Finally! Book five of 2017, and I’ve found the best book of the year so far. The headline is: buy this book. Buy it now.
There is a problem, though, with saying that I ‘enjoyed’ this book. It reminds me of an incident when I was about seven, and my primary school took a trip to the Imperial War Museum, where amongst other things there was a holocaust exhibition. When we got back, our teacher asked us to write letters to the museum about our experience of the trip. I remember innocently writing the words: ‘I enjoyed the Blitz experience and the holocaust room’. My teacher, coming ‘round and reading over my shoulder, pursed her lips. ‘You enjoyed the holocaust room?’ she asked, doubtfully. She set my brain gears whirling. I knew then that there was something not quite right about my choice of word, but I couldn’t think of any other. I was only seven and not yet a walking thesaurus(!). I couldn’t articulate the feeling that my experience in the holocaust exhibition was poignant and moving, that it felt important, necessary.
The subject matter is, I hasten, to add, completely different. But, to a lesser extent, I feel the same way about this book.
Annie’s mother is a serial killer of young boys. She also sexually abuses Annie herself. But aged 15, Annie finally goes to the police and ‘tells’ on her mother. What follows is the story of Annie’s foster placement with the well-meaning Mike, his vacant wife Saskia and their bully of a teenage daughter, Phoebe, as they prepare Annie for her mother’s upcoming trial at which Annie will have to testify.

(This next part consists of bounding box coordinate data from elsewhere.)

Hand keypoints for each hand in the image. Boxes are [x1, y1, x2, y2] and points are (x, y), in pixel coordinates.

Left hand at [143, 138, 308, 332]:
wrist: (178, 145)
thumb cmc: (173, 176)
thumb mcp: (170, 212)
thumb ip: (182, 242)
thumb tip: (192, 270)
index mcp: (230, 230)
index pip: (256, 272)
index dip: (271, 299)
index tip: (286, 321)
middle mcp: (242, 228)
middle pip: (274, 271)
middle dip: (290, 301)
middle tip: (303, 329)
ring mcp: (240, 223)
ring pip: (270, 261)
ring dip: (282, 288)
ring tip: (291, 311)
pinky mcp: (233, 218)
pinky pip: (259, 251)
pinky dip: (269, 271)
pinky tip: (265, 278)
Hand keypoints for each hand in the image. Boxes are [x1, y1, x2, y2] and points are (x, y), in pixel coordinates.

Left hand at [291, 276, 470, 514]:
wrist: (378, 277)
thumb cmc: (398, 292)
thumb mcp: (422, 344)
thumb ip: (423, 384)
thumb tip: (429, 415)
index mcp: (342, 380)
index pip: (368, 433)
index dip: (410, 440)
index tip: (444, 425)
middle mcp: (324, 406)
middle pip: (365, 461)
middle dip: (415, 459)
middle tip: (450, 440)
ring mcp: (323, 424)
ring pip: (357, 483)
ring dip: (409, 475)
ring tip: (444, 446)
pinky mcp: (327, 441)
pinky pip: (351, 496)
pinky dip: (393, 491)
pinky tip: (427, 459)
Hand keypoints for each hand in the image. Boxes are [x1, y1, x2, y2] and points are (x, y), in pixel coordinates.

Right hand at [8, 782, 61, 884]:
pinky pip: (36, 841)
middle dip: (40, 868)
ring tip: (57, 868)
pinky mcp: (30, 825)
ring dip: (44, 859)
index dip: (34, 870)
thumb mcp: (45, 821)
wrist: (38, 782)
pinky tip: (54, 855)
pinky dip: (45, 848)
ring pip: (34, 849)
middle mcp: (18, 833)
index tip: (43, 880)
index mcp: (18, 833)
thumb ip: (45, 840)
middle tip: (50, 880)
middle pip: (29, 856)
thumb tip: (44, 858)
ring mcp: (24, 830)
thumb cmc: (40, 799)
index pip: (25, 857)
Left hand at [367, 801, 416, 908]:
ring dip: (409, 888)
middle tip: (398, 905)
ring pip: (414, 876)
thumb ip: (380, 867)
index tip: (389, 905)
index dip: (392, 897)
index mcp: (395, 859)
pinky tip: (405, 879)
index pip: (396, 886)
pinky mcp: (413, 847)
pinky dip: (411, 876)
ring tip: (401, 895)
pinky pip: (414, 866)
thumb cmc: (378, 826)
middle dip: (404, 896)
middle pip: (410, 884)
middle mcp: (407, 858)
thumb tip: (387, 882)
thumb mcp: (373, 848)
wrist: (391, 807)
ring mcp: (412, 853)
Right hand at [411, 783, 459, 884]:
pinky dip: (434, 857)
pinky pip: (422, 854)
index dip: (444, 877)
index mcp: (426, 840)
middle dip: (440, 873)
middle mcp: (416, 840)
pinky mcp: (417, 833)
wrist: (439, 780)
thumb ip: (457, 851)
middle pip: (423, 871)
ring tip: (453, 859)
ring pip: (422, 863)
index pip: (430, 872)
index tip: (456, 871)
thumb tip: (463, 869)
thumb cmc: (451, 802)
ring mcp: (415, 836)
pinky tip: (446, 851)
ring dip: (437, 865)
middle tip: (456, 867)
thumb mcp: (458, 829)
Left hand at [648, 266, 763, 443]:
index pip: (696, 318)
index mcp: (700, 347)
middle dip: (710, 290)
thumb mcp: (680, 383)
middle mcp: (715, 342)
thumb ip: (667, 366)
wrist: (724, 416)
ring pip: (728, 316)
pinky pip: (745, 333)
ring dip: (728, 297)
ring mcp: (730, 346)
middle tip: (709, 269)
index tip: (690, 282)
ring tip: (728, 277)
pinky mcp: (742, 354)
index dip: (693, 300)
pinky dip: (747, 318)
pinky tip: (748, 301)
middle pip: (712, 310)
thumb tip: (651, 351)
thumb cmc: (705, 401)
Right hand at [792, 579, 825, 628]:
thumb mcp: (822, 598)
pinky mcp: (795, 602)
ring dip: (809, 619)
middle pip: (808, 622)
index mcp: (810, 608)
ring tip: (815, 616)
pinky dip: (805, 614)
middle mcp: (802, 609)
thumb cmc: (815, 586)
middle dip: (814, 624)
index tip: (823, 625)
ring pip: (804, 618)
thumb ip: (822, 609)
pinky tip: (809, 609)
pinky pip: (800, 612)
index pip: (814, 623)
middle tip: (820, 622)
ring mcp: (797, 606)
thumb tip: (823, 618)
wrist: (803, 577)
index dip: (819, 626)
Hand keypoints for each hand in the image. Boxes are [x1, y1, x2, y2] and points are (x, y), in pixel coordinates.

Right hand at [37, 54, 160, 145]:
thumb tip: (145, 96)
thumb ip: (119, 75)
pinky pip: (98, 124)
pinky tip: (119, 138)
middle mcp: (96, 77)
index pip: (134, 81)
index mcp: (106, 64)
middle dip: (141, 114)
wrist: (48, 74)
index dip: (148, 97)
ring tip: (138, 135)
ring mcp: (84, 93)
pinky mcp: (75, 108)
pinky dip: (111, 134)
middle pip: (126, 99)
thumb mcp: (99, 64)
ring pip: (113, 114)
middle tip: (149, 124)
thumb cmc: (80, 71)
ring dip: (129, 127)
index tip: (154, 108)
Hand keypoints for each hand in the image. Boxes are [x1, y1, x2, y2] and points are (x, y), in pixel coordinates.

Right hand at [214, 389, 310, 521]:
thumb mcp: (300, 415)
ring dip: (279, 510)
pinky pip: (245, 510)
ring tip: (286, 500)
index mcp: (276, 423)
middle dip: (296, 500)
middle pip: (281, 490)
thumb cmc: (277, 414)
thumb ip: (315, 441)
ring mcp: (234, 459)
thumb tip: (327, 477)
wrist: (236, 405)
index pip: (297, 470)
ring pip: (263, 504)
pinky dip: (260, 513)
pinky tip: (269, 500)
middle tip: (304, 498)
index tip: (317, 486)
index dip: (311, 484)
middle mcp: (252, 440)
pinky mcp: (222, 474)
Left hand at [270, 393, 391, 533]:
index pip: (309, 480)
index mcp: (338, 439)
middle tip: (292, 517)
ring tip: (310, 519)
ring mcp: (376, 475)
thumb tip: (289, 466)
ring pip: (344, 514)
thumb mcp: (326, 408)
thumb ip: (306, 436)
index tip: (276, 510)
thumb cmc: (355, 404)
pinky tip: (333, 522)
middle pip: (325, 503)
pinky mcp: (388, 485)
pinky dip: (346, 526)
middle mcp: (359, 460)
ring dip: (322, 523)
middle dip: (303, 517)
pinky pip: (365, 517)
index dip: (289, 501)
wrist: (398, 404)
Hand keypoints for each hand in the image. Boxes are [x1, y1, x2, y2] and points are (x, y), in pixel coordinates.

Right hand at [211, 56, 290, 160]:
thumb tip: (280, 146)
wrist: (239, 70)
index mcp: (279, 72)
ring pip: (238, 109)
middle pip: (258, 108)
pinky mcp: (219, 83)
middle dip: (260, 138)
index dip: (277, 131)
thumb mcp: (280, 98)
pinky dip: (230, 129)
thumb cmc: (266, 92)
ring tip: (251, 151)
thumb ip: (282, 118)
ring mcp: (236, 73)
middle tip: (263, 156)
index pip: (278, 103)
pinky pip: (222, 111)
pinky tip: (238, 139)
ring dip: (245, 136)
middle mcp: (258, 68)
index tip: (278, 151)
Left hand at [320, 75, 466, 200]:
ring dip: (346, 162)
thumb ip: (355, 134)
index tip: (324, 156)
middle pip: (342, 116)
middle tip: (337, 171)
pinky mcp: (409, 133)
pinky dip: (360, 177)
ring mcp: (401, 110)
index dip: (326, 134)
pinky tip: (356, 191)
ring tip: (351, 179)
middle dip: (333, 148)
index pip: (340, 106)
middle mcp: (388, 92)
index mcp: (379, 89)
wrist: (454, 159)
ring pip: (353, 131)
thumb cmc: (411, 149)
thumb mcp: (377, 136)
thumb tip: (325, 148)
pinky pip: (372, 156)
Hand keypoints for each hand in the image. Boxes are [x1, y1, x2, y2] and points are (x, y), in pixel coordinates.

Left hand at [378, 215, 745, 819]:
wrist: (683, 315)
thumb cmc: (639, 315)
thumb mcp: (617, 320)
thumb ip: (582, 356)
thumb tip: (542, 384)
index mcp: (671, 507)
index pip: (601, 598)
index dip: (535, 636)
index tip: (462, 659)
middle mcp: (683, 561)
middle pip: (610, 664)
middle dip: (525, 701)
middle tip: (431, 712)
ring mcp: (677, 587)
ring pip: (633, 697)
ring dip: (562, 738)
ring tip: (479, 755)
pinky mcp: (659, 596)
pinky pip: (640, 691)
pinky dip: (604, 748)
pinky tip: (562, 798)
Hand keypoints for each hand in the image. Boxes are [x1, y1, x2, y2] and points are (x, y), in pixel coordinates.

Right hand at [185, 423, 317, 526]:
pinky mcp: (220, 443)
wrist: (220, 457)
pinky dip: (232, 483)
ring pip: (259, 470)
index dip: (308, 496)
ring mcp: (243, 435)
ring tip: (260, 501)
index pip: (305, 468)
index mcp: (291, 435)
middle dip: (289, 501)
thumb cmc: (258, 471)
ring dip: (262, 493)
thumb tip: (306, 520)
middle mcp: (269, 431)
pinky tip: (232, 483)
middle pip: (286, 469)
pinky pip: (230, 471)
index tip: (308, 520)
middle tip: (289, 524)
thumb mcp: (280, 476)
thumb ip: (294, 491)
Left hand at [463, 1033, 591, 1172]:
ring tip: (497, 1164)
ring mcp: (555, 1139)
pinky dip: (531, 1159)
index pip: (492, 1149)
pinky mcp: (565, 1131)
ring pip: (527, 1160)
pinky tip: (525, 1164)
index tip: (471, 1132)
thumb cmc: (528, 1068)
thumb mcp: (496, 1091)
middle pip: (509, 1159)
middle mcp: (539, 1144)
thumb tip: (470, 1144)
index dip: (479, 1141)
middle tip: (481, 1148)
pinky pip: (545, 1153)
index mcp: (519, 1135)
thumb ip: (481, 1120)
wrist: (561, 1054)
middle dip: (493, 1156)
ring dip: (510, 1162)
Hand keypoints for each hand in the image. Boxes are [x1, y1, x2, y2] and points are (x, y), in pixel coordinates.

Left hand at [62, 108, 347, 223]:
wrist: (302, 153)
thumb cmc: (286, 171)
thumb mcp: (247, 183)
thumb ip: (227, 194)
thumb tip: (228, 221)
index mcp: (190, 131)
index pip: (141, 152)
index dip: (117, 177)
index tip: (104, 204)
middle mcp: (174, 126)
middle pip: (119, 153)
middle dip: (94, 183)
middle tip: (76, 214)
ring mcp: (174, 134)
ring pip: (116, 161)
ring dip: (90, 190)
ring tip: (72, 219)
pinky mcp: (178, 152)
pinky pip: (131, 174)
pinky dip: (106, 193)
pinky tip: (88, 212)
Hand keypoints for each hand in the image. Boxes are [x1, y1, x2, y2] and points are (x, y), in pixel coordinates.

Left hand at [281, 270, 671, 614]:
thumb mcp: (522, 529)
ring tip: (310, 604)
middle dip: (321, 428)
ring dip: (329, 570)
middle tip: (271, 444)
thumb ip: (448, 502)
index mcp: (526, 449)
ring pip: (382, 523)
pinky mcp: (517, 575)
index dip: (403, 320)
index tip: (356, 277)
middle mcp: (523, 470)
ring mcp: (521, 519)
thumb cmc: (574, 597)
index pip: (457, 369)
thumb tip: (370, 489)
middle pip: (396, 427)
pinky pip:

Obviously a teenager who has been through what Annie has since a young age is not going to be unaffected, and this book bravely explores the possibility that the victim may not necessarily be without blemish herself. As the title suggests, she can be good, but she can also be very, very bad. Is she a victim of her nature or her circumstances? Genetics or environment, or both?
This book is horrifically fascinating – I felt guilty as I found myself wanting to know more detail about Annie’s mother’s crimes. It is tightly plotted and well-paced, and I genuinely found it hard to put down. Did I enjoy it? Well – I found it difficult. After the first chapter, I wasn’t sure I could go on reading the book. It was too horrific, not only what Annie’s mother had done, but the chilling fact that Annie still loves and misses her in spite of everything. But I am so glad I persevered. Female sex offenders are one of society’s last taboos, and this is without doubt a superbly written, extremely readable and very worthwhile exploration of such as difficult topic.
This year I have set myself the challenge of reading 40 books. Pre-baby I'd have gone for the big 52, but that may be a tad too ambitious! I shall be posting a review of every book here on my blog, and welcome your comments and discussion.